> [TASKS FOR THIS EXERCISE]
a) From the passage on Banham and Brutalism, list the names that Banham regarded as followers of a Brutalist "style" rather than of his ethical program.
b) Pick up the passage on Banham and Brutalism after its final sentence and carry it forward.

Figure 4: Stirling and Gowan's House, Isle of White before. Credit: Russell Light, 2011

Figure 5: Stirling and Gowan's House, Isle of White after. Credit: Russell Light, 2011

But Banham himself was disabused. In his conclusion to the book, Banham closed this “period” that he had himself initiated, with the statement that, for the British contribution at least “it was all over.” “For all the brave talk of ‘an ethic not an aesthetic’, (which was, one has to say his own brave talk of an ethic as applied to a few buildings of the Smithsons) Brutalism never quite broke out of the aesthetic frame of reference,” it would never produce what he had wanted in 1955, “an other architecture” (une autre architecture) with an “uninhibited functionalism,” and free of a “machine aesthetic.” For Banham, the Johnsons, the Johansens, and the Rudolphs were more the followers of a Brutalist ‘style’ than of his ethical program; they were, “their allies, not mine” as he caustically remarked.

(Collected data)
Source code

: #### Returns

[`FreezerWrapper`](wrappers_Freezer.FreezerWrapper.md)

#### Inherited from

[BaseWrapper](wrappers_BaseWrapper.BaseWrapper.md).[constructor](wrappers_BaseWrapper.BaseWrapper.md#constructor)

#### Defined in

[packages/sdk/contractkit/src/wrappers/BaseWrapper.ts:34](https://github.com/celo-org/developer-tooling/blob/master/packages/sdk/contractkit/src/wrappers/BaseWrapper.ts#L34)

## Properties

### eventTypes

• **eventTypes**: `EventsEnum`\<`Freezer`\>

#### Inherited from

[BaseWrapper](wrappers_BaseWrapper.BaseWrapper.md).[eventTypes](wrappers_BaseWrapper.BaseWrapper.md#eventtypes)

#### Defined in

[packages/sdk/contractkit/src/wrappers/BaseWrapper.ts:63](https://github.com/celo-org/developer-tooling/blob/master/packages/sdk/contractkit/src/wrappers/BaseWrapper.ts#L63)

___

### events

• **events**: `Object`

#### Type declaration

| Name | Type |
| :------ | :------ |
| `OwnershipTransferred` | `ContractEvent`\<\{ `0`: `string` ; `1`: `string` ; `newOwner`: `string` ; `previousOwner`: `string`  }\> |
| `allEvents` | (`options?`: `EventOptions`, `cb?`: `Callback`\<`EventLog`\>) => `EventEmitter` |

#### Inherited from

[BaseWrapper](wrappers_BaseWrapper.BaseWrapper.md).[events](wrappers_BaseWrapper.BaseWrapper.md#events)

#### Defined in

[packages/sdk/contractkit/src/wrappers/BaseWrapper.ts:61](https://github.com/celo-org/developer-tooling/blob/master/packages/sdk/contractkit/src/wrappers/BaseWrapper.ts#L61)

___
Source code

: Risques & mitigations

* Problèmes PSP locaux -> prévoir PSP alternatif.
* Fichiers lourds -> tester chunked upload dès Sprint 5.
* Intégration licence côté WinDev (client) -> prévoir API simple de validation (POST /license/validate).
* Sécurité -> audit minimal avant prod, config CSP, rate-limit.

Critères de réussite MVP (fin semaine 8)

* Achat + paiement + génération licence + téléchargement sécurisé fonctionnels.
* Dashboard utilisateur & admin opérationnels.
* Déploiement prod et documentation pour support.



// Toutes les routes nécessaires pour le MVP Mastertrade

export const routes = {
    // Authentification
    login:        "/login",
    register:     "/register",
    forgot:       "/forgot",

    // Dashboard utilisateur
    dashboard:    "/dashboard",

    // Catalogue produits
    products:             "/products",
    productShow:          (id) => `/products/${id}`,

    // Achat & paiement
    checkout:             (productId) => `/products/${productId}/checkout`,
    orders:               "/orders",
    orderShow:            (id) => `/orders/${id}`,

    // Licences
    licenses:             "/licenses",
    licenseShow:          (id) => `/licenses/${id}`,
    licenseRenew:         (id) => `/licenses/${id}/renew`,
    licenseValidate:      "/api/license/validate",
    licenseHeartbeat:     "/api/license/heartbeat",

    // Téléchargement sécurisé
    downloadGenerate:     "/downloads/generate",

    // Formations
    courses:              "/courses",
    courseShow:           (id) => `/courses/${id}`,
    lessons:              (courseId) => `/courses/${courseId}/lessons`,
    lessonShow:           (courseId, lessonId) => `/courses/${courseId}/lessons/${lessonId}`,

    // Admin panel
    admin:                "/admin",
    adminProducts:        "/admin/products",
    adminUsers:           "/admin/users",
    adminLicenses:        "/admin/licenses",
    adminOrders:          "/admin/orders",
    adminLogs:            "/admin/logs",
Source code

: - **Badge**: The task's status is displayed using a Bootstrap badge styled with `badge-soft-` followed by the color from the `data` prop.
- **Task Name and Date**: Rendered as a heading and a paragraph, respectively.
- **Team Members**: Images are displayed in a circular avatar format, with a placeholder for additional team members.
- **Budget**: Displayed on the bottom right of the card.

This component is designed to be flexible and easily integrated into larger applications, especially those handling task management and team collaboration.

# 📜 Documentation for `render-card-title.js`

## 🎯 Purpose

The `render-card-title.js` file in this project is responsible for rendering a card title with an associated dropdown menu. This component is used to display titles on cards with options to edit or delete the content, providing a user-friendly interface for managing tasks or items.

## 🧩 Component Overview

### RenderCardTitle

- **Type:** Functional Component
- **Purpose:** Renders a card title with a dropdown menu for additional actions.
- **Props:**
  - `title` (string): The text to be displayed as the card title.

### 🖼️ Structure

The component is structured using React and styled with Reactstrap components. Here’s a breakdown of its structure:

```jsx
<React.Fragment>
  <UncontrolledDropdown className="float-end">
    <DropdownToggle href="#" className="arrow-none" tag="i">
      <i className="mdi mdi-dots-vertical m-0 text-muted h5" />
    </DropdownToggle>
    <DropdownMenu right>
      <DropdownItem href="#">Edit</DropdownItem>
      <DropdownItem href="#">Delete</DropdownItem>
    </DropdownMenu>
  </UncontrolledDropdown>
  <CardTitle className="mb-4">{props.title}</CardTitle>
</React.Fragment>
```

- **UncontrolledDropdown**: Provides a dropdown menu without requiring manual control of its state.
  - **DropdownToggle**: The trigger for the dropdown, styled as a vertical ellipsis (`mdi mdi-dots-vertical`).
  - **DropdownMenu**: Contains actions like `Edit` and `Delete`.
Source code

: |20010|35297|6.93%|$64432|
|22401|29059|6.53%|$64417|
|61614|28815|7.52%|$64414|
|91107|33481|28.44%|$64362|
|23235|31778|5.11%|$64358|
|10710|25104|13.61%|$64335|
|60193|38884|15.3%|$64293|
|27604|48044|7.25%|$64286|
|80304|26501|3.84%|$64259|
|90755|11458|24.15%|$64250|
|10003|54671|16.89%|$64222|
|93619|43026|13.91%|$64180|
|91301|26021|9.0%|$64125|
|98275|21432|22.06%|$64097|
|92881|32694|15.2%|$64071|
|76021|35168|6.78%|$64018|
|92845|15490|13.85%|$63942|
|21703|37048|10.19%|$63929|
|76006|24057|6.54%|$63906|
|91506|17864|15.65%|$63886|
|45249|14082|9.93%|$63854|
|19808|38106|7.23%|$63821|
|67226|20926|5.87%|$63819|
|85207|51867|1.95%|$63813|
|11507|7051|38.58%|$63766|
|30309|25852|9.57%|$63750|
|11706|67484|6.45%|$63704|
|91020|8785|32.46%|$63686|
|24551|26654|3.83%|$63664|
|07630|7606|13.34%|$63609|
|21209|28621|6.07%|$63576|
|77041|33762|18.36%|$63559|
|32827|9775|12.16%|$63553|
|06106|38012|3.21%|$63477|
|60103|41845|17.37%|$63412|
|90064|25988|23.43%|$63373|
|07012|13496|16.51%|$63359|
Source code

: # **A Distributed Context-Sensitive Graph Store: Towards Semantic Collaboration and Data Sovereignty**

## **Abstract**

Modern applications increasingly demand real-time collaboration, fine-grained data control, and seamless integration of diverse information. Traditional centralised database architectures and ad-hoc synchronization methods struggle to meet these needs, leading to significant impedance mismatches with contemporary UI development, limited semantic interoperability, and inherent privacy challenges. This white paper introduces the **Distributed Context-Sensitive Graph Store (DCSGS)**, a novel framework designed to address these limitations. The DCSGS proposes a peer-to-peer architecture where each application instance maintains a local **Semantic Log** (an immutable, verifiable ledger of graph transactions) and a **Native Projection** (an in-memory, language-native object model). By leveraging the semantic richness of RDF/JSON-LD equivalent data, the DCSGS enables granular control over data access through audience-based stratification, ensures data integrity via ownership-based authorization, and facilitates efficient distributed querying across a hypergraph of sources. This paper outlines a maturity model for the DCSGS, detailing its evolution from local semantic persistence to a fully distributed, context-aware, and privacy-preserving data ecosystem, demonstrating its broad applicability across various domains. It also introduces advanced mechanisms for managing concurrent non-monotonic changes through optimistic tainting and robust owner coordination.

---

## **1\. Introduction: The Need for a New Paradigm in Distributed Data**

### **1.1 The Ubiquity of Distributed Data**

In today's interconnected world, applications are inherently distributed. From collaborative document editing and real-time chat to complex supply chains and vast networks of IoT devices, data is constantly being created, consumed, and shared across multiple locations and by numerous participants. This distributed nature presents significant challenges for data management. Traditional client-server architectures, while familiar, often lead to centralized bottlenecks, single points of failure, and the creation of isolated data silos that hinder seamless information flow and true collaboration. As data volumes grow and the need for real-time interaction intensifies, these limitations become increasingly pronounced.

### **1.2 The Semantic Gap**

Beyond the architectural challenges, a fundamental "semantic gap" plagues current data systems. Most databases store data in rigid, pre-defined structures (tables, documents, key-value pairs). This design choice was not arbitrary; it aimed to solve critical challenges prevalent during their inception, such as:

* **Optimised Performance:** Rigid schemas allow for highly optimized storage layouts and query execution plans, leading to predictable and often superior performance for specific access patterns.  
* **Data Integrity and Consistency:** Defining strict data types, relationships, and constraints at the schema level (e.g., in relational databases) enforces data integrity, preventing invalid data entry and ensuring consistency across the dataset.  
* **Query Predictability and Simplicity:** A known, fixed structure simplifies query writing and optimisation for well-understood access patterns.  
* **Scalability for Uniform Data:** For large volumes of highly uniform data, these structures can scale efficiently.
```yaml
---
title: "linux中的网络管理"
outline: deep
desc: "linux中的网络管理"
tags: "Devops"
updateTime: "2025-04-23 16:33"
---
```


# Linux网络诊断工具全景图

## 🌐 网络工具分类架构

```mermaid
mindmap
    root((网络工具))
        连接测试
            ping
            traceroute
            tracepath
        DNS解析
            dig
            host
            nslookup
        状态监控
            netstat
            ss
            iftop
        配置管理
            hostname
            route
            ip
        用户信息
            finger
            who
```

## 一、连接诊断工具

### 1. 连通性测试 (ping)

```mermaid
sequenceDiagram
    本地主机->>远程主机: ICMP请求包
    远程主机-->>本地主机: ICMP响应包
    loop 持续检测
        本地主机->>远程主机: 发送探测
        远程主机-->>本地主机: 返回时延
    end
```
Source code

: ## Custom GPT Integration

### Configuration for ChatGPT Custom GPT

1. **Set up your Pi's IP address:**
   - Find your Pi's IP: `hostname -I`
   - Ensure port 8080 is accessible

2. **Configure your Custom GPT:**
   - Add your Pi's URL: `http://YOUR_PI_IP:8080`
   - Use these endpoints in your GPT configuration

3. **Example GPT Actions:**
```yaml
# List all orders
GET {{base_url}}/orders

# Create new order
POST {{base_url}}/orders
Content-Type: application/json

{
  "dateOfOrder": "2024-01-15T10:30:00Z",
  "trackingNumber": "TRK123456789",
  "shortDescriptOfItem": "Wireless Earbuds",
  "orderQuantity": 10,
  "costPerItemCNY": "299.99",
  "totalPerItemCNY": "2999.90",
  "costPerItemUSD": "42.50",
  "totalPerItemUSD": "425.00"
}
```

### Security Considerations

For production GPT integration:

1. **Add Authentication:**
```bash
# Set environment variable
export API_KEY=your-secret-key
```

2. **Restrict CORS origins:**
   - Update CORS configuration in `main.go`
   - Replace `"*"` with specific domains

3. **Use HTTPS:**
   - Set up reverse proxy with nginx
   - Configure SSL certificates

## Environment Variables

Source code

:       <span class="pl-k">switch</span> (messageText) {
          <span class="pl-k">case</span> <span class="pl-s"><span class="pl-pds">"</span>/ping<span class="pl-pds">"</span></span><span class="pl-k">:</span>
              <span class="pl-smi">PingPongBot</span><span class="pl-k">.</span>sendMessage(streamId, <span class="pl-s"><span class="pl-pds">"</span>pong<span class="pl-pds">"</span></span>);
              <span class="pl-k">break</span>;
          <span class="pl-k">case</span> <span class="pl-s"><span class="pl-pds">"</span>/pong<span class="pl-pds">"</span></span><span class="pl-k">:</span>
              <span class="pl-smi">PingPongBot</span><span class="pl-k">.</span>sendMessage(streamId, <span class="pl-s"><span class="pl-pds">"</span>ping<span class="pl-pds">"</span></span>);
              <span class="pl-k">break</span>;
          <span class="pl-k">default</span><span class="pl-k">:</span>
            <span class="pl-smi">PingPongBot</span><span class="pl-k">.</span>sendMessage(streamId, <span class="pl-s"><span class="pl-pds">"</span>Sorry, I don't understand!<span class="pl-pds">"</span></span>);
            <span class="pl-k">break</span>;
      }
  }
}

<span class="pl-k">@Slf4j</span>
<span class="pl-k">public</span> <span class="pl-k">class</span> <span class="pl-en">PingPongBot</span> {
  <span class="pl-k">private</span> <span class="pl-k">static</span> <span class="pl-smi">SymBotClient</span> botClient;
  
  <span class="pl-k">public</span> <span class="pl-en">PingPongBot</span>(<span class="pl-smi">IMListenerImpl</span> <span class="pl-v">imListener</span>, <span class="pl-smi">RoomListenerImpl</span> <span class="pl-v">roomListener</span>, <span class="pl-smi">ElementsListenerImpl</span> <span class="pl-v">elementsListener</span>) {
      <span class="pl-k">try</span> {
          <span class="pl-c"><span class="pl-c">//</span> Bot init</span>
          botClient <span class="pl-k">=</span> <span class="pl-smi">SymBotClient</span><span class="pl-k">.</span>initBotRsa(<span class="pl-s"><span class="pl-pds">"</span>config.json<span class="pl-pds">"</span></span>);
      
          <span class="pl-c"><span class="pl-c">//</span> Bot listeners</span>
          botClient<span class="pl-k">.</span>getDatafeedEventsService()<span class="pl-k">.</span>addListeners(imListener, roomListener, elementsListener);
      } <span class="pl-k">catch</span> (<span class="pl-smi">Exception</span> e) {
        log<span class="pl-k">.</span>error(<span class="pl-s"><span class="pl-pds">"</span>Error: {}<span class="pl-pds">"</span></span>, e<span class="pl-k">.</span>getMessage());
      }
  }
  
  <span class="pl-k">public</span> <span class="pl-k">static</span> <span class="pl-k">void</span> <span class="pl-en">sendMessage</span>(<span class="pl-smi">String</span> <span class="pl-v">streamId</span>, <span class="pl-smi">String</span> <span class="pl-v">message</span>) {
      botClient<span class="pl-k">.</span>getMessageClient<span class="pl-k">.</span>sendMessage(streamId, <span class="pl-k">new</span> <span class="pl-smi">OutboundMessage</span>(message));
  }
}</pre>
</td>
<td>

> [EXERCISE RESULTS]
a) the Johnsons, the Johansens, the Rudolphs

b)
 
End of story-or at least for Banham, seemingly now agreeing with his teacher that an ethic had become a style at last. It is the objects of the style that we are now obliged to contemplate as works of architecture, representative of a period of reaction to international Modernism, attempting, as Mark said this morning to supply what Sifried Giedion called a ‘new monumentality’ for a continuing Modernism, caught in a period of intense urban renewal that emphasized circulation, infrastructure and connectivity, all of which has reached an age limit of usability, if not economic renewal and investment feasibility. It is a period that docomomo is, I know, beginning to confront in every respect.
 
I conclude with an example of what may happen if docomomo does not become active for even the smaller iconic buildings of the period. Stirling and Gowan’s House in the Isle of White: before and after (figure 4).
 
 

Notes
1. In an apparently innocent footnote to his seminal article of 19555, Banham wrote: “there is a persistent belief that the word Brutalism (or something like it) had appeared in the English Summaries in an issue of Bygg-Mastaren published late in 1950. The reference cannot be traced, and the story must be relegated to that limbo of Modern Movement demonology where Swedes, Communits and the Town and Country Planning Association are bracketed together as different isotopes of the common ‘Adversary.’”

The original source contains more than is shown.